When a line in the listing contains the string "acceso", pick it out and copy it.

RECORDS FOR THIS TASK:
++++++
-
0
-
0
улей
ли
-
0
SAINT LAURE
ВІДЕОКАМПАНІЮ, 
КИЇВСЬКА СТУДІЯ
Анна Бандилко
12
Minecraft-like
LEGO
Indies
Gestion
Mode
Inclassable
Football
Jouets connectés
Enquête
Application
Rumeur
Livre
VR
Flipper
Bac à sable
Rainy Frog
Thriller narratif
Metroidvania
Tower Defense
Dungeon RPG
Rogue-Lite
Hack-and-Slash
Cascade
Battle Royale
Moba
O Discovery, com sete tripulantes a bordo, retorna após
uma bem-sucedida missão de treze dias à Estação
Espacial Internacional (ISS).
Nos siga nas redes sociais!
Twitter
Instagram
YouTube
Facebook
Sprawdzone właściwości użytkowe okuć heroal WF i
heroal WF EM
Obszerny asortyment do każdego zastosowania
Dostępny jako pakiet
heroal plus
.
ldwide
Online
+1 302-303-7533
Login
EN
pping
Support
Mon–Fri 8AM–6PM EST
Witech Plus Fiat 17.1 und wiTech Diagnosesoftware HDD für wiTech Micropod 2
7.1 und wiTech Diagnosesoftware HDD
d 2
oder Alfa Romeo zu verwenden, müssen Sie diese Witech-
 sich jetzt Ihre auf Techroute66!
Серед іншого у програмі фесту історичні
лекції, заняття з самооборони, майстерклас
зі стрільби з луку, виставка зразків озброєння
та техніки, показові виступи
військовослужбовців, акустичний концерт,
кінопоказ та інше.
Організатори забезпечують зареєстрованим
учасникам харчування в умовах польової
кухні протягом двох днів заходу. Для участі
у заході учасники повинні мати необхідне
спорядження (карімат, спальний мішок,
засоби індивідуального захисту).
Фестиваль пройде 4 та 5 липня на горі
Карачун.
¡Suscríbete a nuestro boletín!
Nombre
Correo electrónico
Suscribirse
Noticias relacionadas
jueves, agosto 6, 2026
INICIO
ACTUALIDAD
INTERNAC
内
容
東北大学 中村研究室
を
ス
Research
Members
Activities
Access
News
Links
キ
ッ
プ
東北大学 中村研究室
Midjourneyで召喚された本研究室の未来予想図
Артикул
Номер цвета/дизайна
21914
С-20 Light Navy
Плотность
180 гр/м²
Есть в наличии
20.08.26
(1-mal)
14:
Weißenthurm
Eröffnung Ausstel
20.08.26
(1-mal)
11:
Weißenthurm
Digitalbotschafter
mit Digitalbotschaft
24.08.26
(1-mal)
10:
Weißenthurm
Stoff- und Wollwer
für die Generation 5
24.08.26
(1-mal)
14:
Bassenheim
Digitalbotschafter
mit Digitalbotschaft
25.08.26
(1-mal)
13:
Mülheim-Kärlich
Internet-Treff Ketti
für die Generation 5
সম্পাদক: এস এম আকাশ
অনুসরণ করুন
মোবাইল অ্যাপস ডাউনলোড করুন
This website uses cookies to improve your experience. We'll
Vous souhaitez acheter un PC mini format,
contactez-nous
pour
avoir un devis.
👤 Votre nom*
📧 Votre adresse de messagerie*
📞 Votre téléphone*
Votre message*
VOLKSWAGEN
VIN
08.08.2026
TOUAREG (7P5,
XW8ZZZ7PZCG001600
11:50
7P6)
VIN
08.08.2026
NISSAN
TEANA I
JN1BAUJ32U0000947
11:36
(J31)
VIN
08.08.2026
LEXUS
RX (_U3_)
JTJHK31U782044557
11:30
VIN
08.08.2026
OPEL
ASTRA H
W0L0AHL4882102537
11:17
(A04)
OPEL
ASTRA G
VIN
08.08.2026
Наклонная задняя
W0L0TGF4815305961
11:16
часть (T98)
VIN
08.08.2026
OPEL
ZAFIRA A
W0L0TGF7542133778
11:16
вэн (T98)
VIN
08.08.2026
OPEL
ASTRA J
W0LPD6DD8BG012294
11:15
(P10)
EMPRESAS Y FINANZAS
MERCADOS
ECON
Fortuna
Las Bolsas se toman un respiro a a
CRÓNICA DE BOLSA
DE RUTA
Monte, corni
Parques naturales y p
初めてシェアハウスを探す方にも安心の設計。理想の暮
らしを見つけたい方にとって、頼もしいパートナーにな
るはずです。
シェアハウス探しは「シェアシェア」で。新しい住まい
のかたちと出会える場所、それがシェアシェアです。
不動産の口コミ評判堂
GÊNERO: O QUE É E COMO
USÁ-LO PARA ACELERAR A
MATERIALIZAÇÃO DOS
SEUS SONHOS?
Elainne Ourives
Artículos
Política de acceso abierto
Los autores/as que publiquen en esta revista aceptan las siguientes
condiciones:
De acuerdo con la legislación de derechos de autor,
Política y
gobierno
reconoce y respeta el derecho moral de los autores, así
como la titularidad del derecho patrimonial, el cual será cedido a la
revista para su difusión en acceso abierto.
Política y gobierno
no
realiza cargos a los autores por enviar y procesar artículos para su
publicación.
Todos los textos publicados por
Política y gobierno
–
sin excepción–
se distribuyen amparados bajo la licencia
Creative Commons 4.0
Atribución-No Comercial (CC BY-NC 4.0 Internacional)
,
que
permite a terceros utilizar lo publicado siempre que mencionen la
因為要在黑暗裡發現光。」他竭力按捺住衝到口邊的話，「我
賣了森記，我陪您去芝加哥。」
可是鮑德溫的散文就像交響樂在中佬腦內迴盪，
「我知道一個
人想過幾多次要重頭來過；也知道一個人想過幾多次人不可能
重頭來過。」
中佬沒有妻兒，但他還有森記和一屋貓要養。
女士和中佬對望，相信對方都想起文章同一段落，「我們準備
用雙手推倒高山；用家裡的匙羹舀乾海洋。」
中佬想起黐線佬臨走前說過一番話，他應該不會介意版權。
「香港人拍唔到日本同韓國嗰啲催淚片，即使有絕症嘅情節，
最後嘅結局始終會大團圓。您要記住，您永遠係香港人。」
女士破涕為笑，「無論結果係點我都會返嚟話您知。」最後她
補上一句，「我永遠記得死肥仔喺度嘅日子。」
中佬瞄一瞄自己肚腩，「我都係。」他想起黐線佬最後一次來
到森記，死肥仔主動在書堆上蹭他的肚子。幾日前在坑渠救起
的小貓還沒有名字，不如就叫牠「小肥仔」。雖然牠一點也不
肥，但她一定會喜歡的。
++++++
EXPECTED ANSWER:
Política de acceso abierto
revista para su difusión en acceso abierto.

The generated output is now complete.